How to split look-ahead regex into 2 plain regexes?


I have a look-ahead regex [^a-z0-9%*][a-z0-9%]{3,}(?=[^a-z0-9%*]). In my test it extracts 4 substrings from @@||imasdk.googleapis.com/js/core/bridge*.html:

  • |imasdk
  • .googleapis
  • .com
  • /core

I need to rewrite it with 2 good-old regexes as i can't use look-aheads (not supported by regex engine). I've split it into [^a-z0-9%*][a-z0-9%]{3,} and [^a-z0-9%*] and the latter is checked for each first regex match in the substring after the match.

For some reason it extracts /bridge too as . is not listed in [^a-z0-9%*] and is found after /bridge. So how does the look-ahead works: does it have to be a full match, a substr (find result) or anything else? Does it mean every ending char is expected to be not from the set a-z0-9%* in this case?

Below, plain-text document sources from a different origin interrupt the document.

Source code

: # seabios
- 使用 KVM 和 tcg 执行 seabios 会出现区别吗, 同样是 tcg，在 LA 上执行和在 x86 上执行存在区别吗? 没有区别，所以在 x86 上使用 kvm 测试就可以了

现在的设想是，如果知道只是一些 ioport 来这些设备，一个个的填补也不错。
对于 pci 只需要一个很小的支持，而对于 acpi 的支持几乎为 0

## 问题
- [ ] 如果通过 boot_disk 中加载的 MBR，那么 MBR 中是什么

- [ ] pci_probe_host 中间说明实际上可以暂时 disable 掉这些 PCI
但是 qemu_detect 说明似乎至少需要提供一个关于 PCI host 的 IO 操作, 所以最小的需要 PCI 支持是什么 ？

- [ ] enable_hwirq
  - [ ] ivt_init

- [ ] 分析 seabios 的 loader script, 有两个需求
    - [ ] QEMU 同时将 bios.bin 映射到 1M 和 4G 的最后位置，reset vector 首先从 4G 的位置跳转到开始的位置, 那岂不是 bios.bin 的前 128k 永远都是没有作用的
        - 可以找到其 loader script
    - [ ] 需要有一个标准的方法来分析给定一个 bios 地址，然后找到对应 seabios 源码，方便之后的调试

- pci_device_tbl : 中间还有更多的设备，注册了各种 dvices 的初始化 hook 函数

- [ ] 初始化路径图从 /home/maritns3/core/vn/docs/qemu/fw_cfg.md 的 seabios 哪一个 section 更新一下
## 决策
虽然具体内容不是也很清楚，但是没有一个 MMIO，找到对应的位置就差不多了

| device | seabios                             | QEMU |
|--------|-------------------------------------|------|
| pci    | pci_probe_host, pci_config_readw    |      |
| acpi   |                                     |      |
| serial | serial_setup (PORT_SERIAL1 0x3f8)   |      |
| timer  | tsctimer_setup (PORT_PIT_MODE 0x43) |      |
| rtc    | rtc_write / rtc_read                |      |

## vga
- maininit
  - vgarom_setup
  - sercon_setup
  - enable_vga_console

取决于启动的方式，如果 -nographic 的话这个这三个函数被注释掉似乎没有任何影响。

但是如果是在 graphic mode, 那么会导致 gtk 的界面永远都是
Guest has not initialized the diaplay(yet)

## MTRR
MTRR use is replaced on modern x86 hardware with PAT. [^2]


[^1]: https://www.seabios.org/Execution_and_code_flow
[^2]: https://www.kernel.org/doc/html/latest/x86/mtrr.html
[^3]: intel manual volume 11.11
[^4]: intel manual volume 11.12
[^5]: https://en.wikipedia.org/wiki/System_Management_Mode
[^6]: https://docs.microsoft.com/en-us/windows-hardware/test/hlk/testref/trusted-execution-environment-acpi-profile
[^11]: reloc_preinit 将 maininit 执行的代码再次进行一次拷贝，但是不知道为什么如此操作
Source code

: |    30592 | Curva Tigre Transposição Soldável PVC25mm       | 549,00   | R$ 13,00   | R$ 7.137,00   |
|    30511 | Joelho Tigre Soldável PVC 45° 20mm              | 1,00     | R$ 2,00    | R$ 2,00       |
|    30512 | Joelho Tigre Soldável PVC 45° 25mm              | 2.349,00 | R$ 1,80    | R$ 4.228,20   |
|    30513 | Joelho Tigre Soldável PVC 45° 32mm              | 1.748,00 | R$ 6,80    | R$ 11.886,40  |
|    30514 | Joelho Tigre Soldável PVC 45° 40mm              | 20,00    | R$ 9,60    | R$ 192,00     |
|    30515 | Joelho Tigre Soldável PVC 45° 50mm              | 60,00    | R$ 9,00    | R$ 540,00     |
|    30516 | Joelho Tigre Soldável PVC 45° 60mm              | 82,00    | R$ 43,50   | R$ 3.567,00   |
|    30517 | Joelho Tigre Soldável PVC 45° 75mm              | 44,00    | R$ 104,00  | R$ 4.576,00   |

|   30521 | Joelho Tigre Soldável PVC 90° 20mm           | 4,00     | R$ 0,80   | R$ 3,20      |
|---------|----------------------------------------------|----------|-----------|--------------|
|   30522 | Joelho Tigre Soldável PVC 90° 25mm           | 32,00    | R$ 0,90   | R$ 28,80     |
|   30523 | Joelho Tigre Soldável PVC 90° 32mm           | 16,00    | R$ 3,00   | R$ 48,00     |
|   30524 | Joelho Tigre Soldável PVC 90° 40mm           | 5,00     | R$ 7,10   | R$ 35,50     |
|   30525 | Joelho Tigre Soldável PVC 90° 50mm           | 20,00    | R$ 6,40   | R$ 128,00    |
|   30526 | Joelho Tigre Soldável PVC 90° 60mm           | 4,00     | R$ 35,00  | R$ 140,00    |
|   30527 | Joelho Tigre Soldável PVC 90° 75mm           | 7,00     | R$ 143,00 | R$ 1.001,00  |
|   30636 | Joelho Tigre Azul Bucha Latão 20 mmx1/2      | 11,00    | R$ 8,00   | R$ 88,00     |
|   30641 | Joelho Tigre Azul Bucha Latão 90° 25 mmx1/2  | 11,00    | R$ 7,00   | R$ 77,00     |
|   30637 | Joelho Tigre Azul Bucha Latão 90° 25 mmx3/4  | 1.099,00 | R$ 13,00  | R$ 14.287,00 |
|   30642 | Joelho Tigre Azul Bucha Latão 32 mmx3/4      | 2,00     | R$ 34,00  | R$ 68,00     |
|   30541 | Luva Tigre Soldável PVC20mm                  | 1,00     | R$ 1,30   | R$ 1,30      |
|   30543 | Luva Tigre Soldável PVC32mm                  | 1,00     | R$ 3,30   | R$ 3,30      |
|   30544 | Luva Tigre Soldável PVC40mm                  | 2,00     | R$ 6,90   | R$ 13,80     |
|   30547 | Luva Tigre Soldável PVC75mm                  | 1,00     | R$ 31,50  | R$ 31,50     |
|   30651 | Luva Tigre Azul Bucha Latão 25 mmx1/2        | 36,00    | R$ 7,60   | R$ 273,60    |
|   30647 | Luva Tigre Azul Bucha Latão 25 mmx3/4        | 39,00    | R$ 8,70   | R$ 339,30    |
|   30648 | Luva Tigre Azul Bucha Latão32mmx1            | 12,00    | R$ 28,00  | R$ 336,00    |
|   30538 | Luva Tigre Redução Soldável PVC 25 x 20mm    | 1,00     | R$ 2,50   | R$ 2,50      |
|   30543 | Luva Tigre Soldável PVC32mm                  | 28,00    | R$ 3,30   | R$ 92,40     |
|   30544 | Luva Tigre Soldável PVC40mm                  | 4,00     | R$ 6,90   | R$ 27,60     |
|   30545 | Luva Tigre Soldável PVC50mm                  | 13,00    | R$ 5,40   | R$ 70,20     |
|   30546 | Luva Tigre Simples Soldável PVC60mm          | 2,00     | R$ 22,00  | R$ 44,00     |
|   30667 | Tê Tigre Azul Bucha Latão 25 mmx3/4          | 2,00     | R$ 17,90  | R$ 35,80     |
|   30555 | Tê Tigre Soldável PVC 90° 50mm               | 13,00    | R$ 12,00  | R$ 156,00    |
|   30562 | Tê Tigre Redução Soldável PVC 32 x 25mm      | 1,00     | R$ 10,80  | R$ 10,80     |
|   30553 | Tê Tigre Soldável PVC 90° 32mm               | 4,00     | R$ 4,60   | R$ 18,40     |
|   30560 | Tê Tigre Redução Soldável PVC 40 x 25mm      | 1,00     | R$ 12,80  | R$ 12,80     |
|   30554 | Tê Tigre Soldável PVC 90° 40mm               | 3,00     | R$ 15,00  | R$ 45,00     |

In Rust the code looks as follows:

    lazy_static! {
        // WARNING: the original regex is `"[^a-z0-9%*][a-z0-9%]{3,}(?=[^a-z0-9%*])"` but Rust's regex
        // does not support look-around, so we have to check it programmatically for the last match
        static ref REGEX: Regex = Regex::new(r###"[^a-z0-9%*][a-z0-9%]{3,}"###).unwrap();
        static ref LOOKAHEAD_REGEX: Regex = Regex::new(r###"[^a-z0-9%*]"###).unwrap();
    }

    let pattern_lowercase = pattern.to_lowercase();
    
    let results = REGEX.find_iter(&pattern_lowercase);
    for (is_last, each_candidate) in results.identify_last() {
        let mut candidate = each_candidate.as_str();
        if !is_last {
            // have to simulate positive-ahead check programmatically
            let ending = &pattern_lowercase[each_candidate.end()..]; // substr after the match
            println!("searching in {:?}", ending);
            let lookahead_match = LOOKAHEAD_REGEX.find(ending);
            if lookahead_match.is_none() {
                // did not find anything => look-ahead is NOT positive
                println!("NO look-ahead match!");
                break;
            } else {
                println!("found look-ahead match: {:?}", lookahead_match.unwrap().as_str());
            }
        }
         ...

test output:

"|imasdk":
searching in ".googleapis.com/js/core/bridge*.html"
found look-ahead match: "."
".googleapis":
searching in ".com/js/core/bridge*.html"
found look-ahead match: "."
".com":
searching in "/js/core/bridge*.html"
found look-ahead match: "/"
"/core":
searching in "/bridge*.html"
found look-ahead match: "/"
"/bridge":
searching in "*.html"
found look-ahead match: "."

^ here you can see /bridge is found due to following . and it's incorrect.


Solution

  • Your LOOKAHEAD_REGEX looks for a character not in the range in any position after the match, but the original regex with lookahead only looks at the single character immediately after the match. This is why your code finds /bridge and regex101 doesn't: your code sees the . somewhere after the match whereas regex101 only looks at the *.

    You can fix your code by anchoring LOOKAHEAD_REGEX so that it will only look at the first character: ^[^a-z0-9%*].

    Aternatively, as suggested by @Sven Marnach, you can use a single regex matching the full expression: [^a-z0-9%*][a-z0-9%]{3,}[^a-z0-9%*], and strip the last character of the match.